Image: An Iraqi woman with her dead child. Source: A Real Cost Of The Iraq War |
On April 28, 2014, the homepage of The Washington Post web site featured the picture of a nuclear explosion with the following title: “War is brutal. The alternative is worse.”
Peace is worse than war? Diplomacy worse than a nuclear explosion? I wonder if people in war torn Iraq, Afghanistan, Palestine and the likes agree.
The subtitle is probably the apex of nonsense: “War may be the worst way imaginable to create peaceful societies, but this professor argues that it’s the only way.” Professor? How can you be a professor and say something so illogical? And how can a newspaper be taken seriously when it publishes such absurdities?
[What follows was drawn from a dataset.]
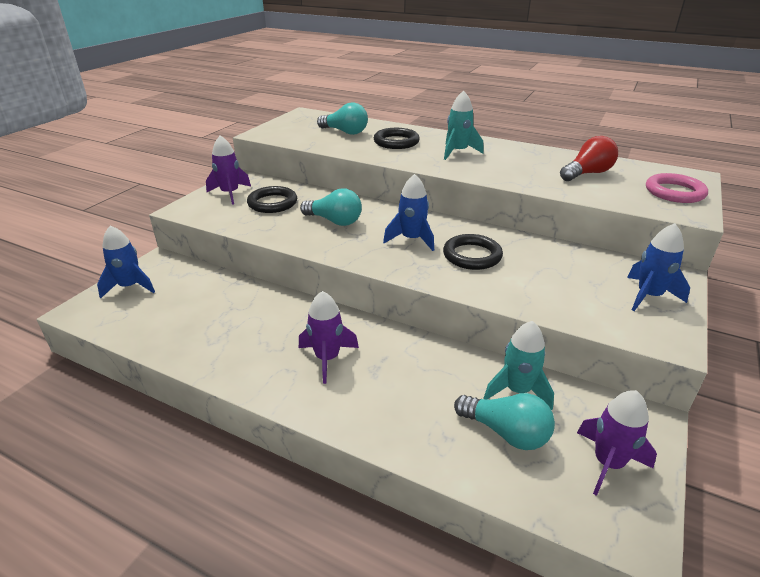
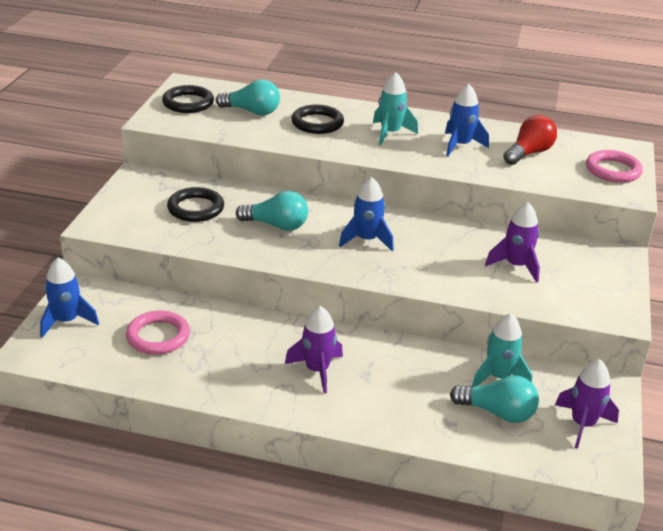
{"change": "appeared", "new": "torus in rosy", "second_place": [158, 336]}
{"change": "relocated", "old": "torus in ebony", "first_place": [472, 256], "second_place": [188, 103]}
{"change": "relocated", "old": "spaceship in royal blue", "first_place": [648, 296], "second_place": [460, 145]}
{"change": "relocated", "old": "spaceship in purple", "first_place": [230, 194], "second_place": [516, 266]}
But it gets worse, if that’s even possible. Clicking on the article, you get this:
“Wars make us safer and richer”. Wow. Really?
Who’s “us”? Certainly not the American people:
The decade-long American wars in Afghanistan and Iraq would end up costing as much as $6 trillion, the equivalent of $75,000 for every American household, calculates the prestigious Harvard University’s Kennedy School of Government…So, who’s “us” getting richer? The bankers maybe? Because if war makes some people rich, it’s the bankers:
It is also imperative to recall that the Bush administration had claimed at the very outset that the Iraq war would finance itself out of Iraqi oil revenues, but Washington DC had instead ended up borrowing some $2 trillion to finance the two wars, the bulk of it from foreign lenders
According to the Harvard University’s Kennedy School of Government 2013 report, this accounted for roughly 20 per cent of the total amount added to the US national debt between 2001 and 2012.
According to the report, the US “has already paid $260 billion in interest on the war debt,” and future interest payments would amount to trillions of dollars. (Sabir Shah, US Wars in Afghanistan, Iraq to Cost $6 trillion).
Bankers are often the driving force behind war.
After all, the banking system is founded upon the counter-intuitive but indisputable fact that banks create loans first, and then create deposits later.“Us” is probably also the military industrial complex, for which peace is enemy number one:
In other words, virtually all money is actually created as debt…
Debt (from the borrower’s perspective) owed to banks is profit and income from the bank’s perspective. In other words, banks are in the business of creating more debt … i.e. finding more people who want to borrow larger sums...
What does this have to do with war?
War is the most efficient debt-creation machine…
War is also good for banks because a lot of material, equipment, buildings and infrastructure get destroyed in war. So countries go into massive debt to finance war, and then borrow a ton more to rebuild. (Washington’s Blog, War Creates Massive Debt and Makes the Banks Rich).
The fact that military activities may become a profitable enterprise leads to the realization that peace is the main enemy of the military-industrial complex. A simple metaphor can illustrate this problem. Grape growers, the wine industry and wine marketers would be completely out of business if people stopped drinking wine. In a similar way, the military-industrial complex would be put out of business by lasting peaceful conditions because the development, production, marketing and use of military equipment would be not needed.WE, the people of the world, don’t want wars and WE are not getting “richer” and “safer” with wars. It’s actually quite the contrary. Wars ruin economies and guess what? Wars kill people! How are mass killings and massive debts making “us safer and richer”?
To stay in business, this complex needed the wars in Vietnam, Iraq and Afghanistan, the “cold war” with the Soviet Union, war on terrorism and various other wars. And it needs to be involved in new conflicts, such as in Ukraine at this time. (Vashek Cervinka, Peace is the Enemy of the US Military Industrial Complex)
Even though he received the Stanford University Dean’s Award, which “recognizes the efforts of exceptional teachers in the School of Humanities and Sciences” and is “given for excellence in graduate education” and “achievements in teaching”, Professor Morris seems to ignore the existence of what is probably the most important judgement in the history of mankind, The Nuremberg Judgement, which says:
To initiate a war of aggression, therefore, is not only an international crime; it is the supreme international crime differing only from other war crimes in that it contains within itself the accumulated evil of the whole.We live in a world where award-winning Humanities and Science teachers promote war, the supreme international crime. It cannot get more Orwellian than that.